[Start of Attachment]

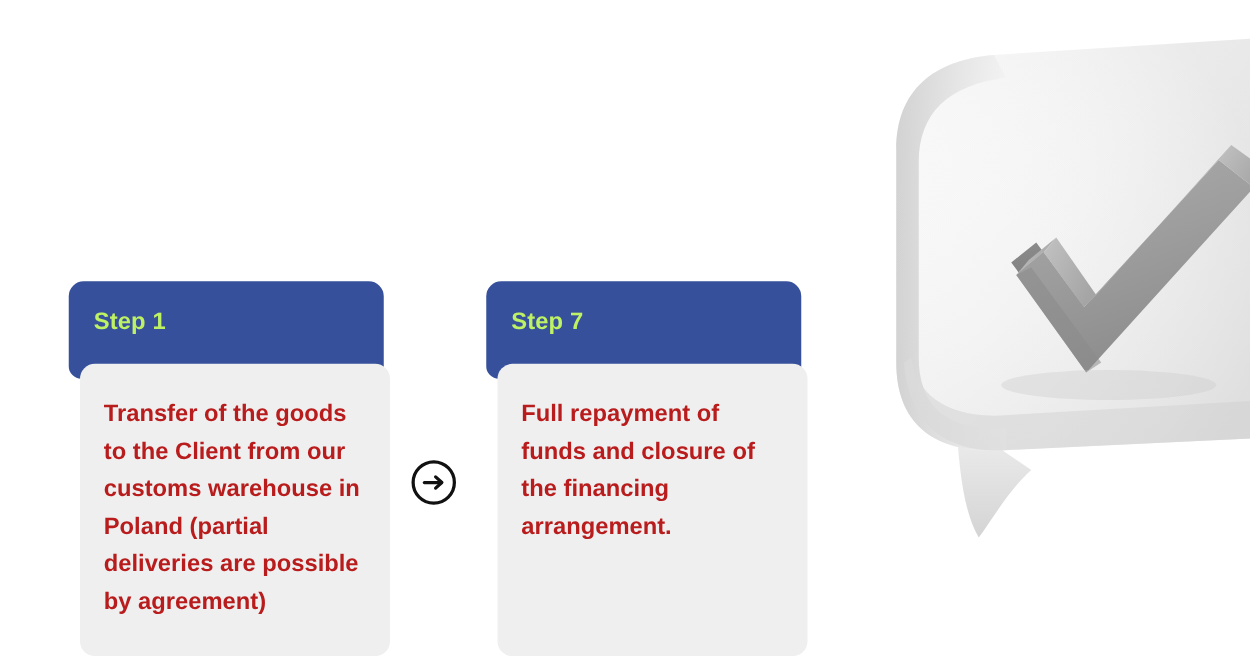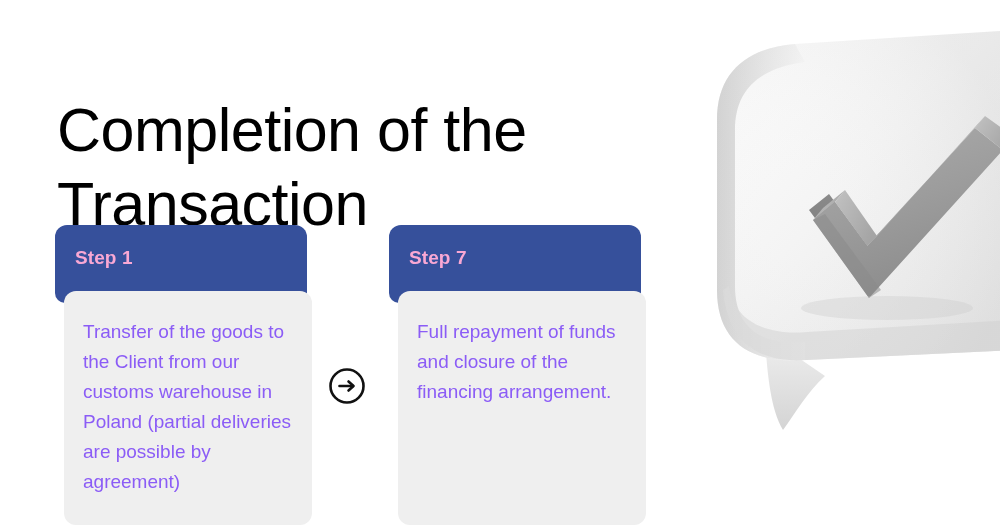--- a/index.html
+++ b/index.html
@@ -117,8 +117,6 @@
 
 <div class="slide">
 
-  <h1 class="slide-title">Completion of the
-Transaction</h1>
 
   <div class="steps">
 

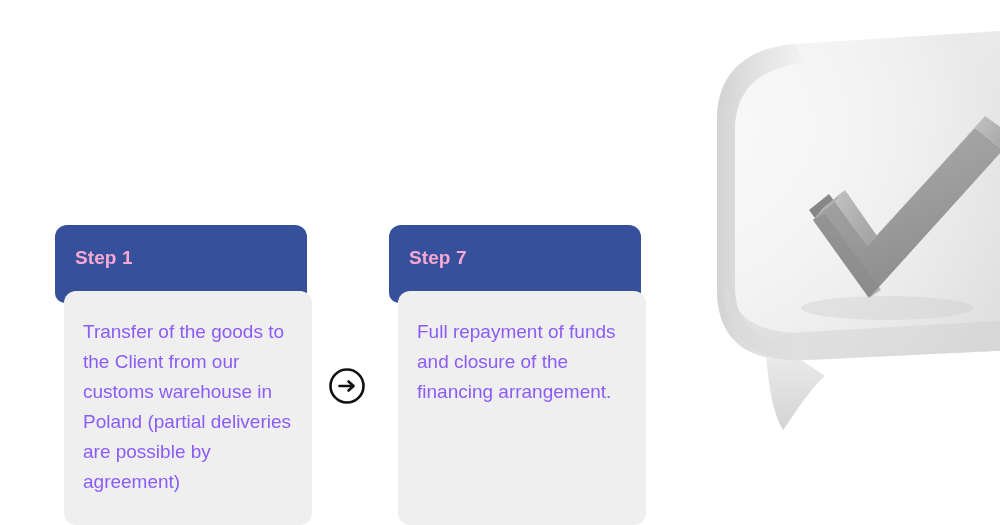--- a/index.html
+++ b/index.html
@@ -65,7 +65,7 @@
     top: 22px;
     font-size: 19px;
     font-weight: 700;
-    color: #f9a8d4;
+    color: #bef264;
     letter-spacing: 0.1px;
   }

[End of Attachment]
[Start of Attachment]

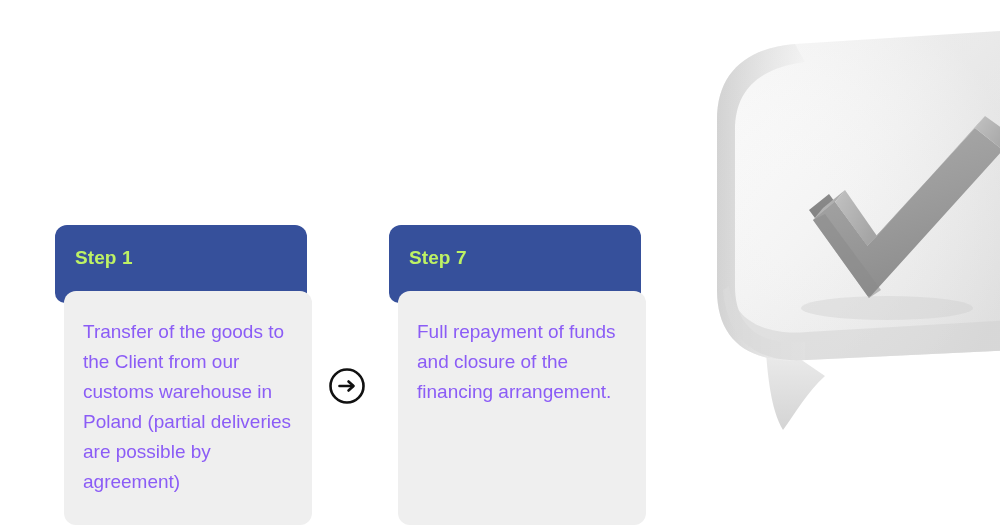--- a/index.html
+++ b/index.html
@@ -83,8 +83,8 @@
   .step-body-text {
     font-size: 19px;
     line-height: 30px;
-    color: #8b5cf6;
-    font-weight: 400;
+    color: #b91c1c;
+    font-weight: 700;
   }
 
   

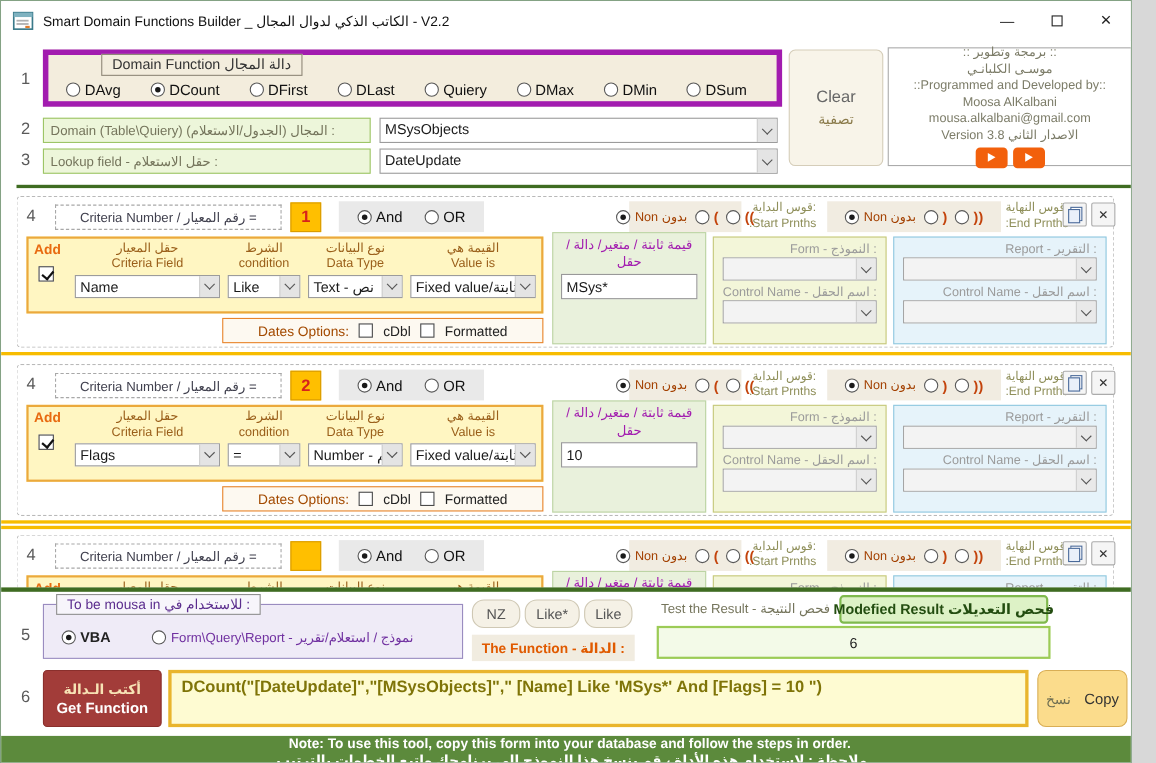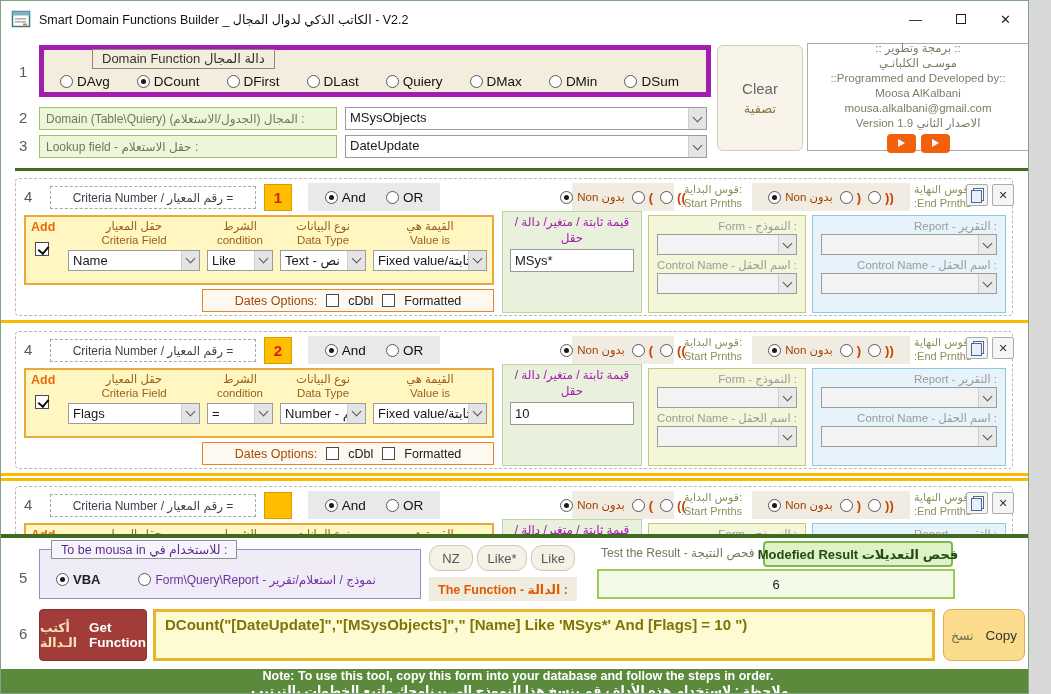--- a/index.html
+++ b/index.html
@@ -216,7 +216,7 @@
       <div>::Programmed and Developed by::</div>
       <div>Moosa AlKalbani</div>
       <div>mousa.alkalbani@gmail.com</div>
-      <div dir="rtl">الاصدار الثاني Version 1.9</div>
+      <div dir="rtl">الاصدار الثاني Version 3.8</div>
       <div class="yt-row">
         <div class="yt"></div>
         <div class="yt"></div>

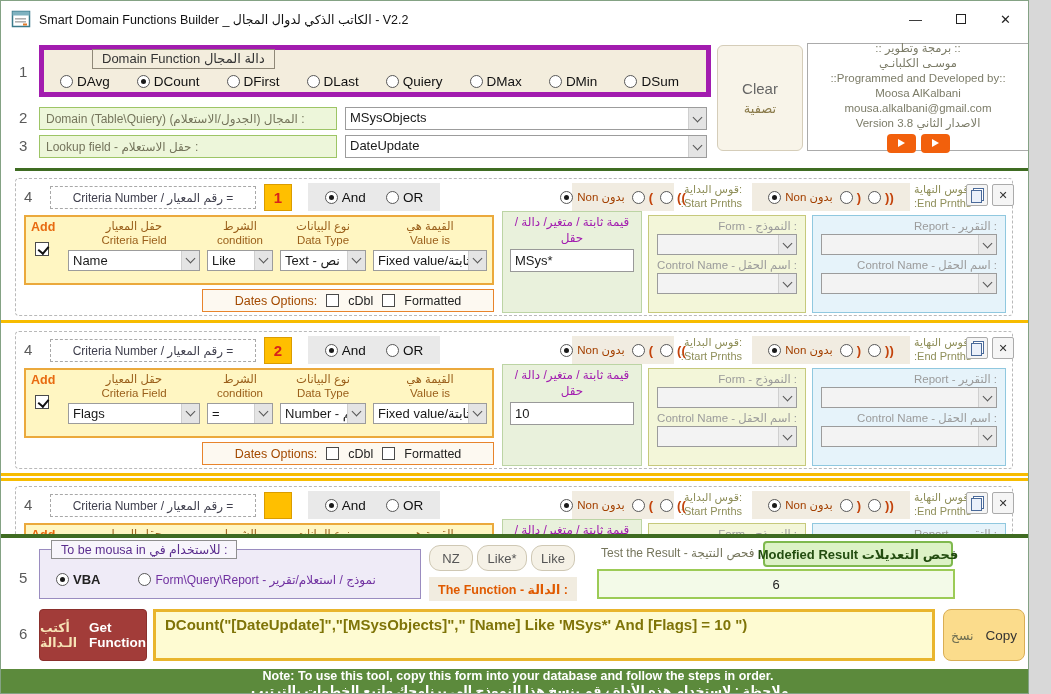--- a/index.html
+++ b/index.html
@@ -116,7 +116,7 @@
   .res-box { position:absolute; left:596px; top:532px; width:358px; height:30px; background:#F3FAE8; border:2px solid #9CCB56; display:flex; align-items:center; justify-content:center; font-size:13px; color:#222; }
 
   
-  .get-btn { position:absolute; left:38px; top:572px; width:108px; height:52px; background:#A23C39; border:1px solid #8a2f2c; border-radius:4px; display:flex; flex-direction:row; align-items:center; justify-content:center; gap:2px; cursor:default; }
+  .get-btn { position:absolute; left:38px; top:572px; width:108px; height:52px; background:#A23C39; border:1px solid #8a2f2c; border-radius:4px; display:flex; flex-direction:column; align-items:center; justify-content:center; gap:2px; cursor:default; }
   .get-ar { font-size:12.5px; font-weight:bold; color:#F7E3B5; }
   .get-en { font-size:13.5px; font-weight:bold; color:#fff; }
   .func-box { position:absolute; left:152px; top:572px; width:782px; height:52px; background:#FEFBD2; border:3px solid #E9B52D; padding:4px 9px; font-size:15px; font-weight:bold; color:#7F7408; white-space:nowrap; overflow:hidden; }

[End of Attachment]

WHAT YOU HAVE TO DO
All lines in the listing above with the string "align" should be returned.

EXERCISE OUTPUT
   .res-box { position:absolute; left:596px; top:532px; width:358px; height:30px; background:#F3FAE8; border:2px solid #9CCB56; display:flex; align-items:center; justify-content:center; font-size:13px; color:#222; }
-  .get-btn { position:absolute; left:38px; top:572px; width:108px; height:52px; background:#A23C39; border:1px solid #8a2f2c; border-radius:4px; display:flex; flex-direction:row; align-items:center; justify-content:center; gap:2px; cursor:default; }
+  .get-btn { position:absolute; left:38px; top:572px; width:108px; height:52px; background:#A23C39; border:1px solid #8a2f2c; border-radius:4px; display:flex; flex-direction:column; align-items:center; justify-content:center; gap:2px; cursor:default; }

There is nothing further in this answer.